> [The problem]
The answer must consist of each line below that contains the string "plate".

> [Entries shown]
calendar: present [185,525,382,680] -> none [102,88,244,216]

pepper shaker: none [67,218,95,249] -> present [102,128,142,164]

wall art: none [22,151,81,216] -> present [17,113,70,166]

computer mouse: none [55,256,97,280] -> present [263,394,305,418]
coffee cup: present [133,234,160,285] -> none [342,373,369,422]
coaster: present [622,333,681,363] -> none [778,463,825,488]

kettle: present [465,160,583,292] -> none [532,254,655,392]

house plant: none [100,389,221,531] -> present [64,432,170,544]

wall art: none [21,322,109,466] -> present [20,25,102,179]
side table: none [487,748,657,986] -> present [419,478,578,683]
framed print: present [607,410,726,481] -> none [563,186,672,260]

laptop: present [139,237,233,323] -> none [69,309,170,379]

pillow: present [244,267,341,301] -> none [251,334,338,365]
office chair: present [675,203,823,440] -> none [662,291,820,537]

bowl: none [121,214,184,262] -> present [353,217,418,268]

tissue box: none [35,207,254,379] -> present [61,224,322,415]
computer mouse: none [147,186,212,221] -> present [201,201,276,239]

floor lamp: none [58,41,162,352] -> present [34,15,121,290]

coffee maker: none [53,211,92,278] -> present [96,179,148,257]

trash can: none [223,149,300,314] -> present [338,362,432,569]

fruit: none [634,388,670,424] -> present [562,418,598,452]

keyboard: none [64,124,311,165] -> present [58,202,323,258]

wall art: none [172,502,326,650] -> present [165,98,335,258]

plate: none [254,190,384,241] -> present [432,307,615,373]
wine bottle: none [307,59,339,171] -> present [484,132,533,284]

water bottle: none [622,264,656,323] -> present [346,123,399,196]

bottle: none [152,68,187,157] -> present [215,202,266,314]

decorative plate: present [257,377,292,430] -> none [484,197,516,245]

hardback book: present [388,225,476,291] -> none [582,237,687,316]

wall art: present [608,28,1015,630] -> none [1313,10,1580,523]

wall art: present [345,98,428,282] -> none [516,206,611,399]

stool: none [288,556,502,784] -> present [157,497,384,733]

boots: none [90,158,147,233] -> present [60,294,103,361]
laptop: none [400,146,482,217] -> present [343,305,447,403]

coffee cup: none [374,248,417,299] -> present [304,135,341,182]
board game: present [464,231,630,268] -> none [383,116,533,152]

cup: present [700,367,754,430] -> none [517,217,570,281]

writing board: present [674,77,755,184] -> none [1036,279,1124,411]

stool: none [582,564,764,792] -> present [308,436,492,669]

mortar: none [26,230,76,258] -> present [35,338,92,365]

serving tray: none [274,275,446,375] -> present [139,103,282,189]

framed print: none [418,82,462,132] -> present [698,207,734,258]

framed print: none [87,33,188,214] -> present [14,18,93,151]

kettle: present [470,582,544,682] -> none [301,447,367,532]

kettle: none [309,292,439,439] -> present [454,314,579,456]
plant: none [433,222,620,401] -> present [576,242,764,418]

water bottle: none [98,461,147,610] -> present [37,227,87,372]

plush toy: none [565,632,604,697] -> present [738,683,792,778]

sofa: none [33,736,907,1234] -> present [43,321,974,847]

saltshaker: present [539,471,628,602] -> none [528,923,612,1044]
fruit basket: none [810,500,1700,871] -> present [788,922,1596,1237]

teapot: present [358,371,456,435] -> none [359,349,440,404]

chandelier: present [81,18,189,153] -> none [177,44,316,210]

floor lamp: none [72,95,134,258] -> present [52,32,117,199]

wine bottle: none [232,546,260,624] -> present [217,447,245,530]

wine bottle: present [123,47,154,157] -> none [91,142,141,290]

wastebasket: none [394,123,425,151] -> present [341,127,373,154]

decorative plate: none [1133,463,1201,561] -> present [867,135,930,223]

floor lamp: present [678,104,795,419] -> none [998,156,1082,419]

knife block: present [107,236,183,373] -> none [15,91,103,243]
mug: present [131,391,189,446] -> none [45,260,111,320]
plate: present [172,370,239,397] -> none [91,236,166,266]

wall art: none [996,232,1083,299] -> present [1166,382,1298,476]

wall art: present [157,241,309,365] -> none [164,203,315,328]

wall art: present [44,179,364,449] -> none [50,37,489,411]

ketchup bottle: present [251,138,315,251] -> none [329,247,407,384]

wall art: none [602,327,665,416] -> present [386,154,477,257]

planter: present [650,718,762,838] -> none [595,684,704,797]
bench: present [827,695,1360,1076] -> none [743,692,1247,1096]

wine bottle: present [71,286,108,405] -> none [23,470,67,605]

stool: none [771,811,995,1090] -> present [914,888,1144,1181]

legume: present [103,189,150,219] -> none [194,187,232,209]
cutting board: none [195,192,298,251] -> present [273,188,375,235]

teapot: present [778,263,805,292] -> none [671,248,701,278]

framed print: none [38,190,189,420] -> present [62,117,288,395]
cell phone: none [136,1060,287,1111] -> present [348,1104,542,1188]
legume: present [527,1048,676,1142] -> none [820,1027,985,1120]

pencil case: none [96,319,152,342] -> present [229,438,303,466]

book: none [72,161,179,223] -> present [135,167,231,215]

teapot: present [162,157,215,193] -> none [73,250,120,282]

> [Exercise response]
plate: none [254,190,384,241] -> present [432,307,615,373]
decorative plate: present [257,377,292,430] -> none [484,197,516,245]
decorative plate: none [1133,463,1201,561] -> present [867,135,930,223]
plate: present [172,370,239,397] -> none [91,236,166,266]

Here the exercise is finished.